→ **PROBLEM TO WORK ON**: Return the lines that run from the beginning of the entries to the line holding "pinky tip: (268, 226)", inclusive, and drop the pictures.

→ **DATA SHOWN**:
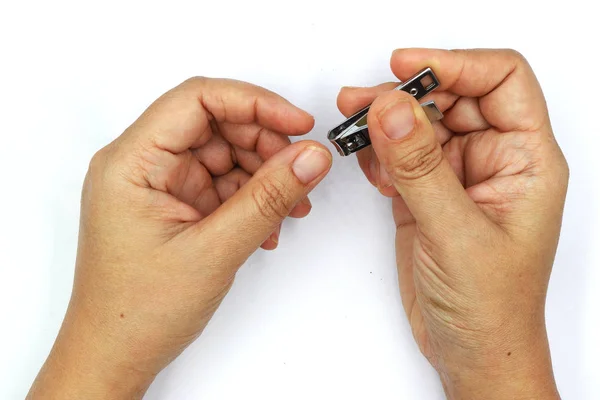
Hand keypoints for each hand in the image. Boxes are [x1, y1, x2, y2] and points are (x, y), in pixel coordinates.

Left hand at [28, 78, 331, 398]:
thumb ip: (268, 198)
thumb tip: (310, 156)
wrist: (116, 356)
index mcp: (132, 161)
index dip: (254, 102)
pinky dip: (252, 199)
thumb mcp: (214, 249)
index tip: (298, 124)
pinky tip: (268, 226)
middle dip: (265, 145)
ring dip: (264, 177)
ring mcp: (160, 185)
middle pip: (216, 124)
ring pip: (226, 155)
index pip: (197, 99)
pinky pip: (223, 184)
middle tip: (300, 172)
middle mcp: (143, 165)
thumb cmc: (137, 310)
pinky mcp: (176, 205)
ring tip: (289, 210)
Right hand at [337, 49, 566, 398]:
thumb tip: (393, 108)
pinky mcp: (425, 194)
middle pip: (452, 97)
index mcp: (525, 160)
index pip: (501, 81)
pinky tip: (364, 159)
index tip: (406, 66)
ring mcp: (456, 176)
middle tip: (361, 101)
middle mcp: (493, 160)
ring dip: (384, 120)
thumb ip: (421, 168)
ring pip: (419, 124)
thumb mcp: (457, 234)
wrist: (471, 353)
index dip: (455, 64)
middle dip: (406, 93)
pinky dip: (377, 151)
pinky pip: (399, 155)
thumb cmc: (491, 307)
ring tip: (350, 124)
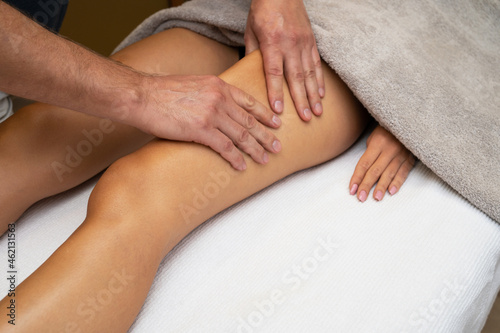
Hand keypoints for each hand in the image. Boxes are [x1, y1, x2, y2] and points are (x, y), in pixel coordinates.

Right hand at [130, 75, 281, 170]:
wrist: (141, 95)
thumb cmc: (161, 91)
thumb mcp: (192, 84)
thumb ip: (209, 94)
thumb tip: (218, 106)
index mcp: (218, 85)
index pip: (249, 101)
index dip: (264, 114)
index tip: (276, 123)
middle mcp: (219, 98)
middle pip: (249, 120)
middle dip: (266, 135)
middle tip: (278, 147)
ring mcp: (211, 114)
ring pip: (241, 135)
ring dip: (255, 149)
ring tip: (265, 159)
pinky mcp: (200, 130)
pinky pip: (225, 147)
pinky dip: (236, 158)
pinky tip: (242, 166)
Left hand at [244, 0, 323, 120]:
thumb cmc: (262, 11)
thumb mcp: (251, 31)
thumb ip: (252, 55)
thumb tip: (250, 77)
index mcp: (272, 42)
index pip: (274, 72)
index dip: (276, 92)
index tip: (279, 110)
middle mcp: (290, 44)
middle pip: (296, 77)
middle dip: (301, 100)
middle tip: (305, 118)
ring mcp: (303, 43)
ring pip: (310, 73)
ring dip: (313, 94)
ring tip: (316, 112)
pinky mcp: (311, 41)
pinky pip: (316, 64)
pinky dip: (320, 80)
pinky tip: (321, 94)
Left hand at [349, 125, 415, 201]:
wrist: (409, 121)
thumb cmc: (386, 130)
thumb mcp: (374, 137)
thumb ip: (370, 154)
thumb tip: (364, 171)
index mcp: (377, 143)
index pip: (364, 164)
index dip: (357, 177)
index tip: (352, 190)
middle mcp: (389, 149)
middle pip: (375, 171)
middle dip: (367, 185)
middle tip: (361, 198)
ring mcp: (401, 154)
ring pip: (389, 173)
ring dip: (382, 187)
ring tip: (376, 198)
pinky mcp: (410, 158)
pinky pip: (403, 172)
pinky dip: (397, 182)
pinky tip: (391, 191)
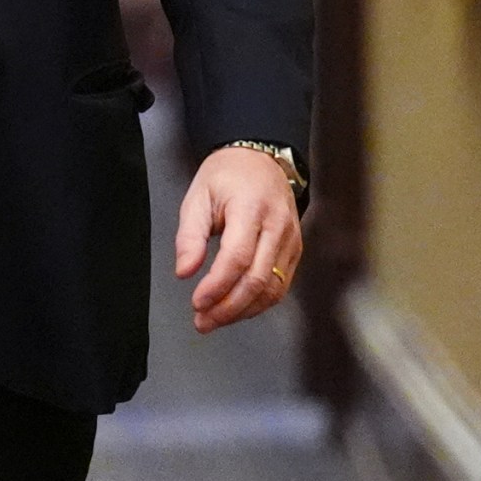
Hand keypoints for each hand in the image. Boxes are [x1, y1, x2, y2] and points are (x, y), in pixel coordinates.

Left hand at [174, 145, 303, 333]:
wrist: (260, 159)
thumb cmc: (227, 176)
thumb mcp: (198, 197)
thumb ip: (190, 236)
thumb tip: (185, 272)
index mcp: (251, 208)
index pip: (237, 257)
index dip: (217, 286)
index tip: (197, 302)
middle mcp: (277, 226)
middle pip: (258, 280)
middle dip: (228, 307)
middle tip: (203, 321)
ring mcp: (291, 240)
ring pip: (273, 289)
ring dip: (243, 311)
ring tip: (215, 320)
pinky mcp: (295, 250)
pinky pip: (281, 285)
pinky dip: (258, 303)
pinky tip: (236, 308)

→ **ANSWER BOX**:
Hand keypoints for each hand in the image. Boxes are [x1, y1, x2, y2] and points are (x, y), in pixel coordinates.

Left hand at [28, 78, 331, 398]:
thumb ip: (268, 198)
thumb tip: (310, 156)
wrist: (116, 356)
index mcp: (132, 161)
index dip: (254, 102)
pinky dip: (252, 199)
thumb mcp: (214, 249)
index tip: (298, 124)
pinky tip: (268, 226)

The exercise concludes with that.